Transcribed page contents -
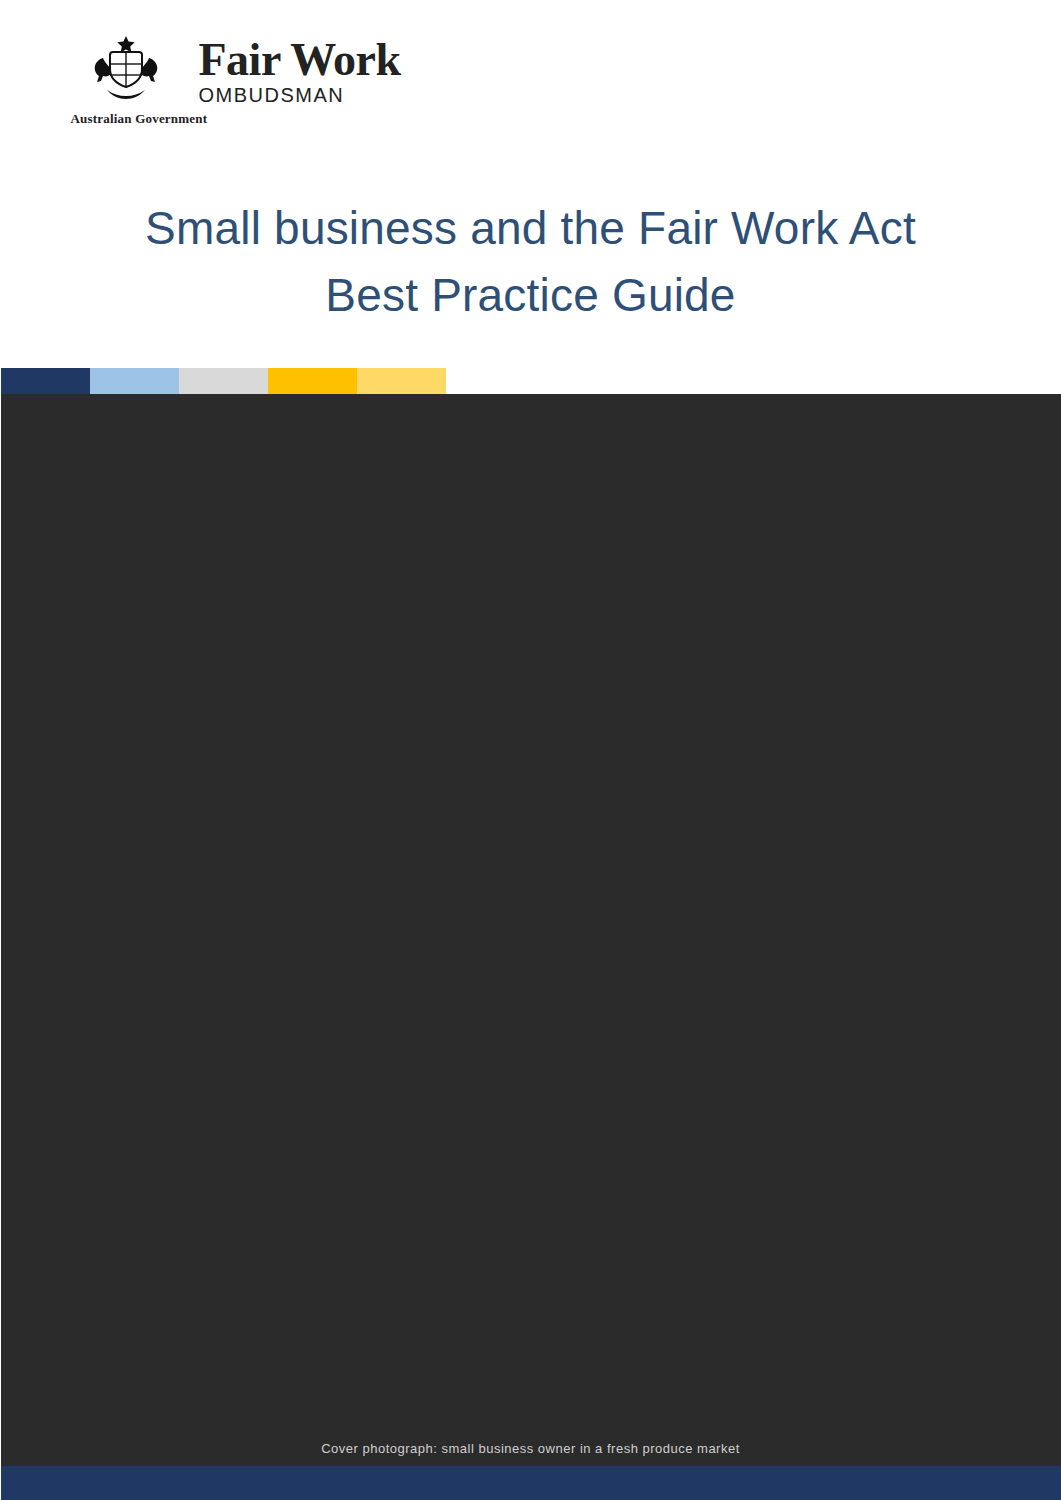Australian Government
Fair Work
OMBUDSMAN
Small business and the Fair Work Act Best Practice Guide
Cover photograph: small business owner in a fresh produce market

The problem -
Return all of the lines above without alteration, minus the pictures.

Written answer -
Australian Government
Fair Work
OMBUDSMAN
Small business and the Fair Work Act Best Practice Guide
Cover photograph: small business owner in a fresh produce market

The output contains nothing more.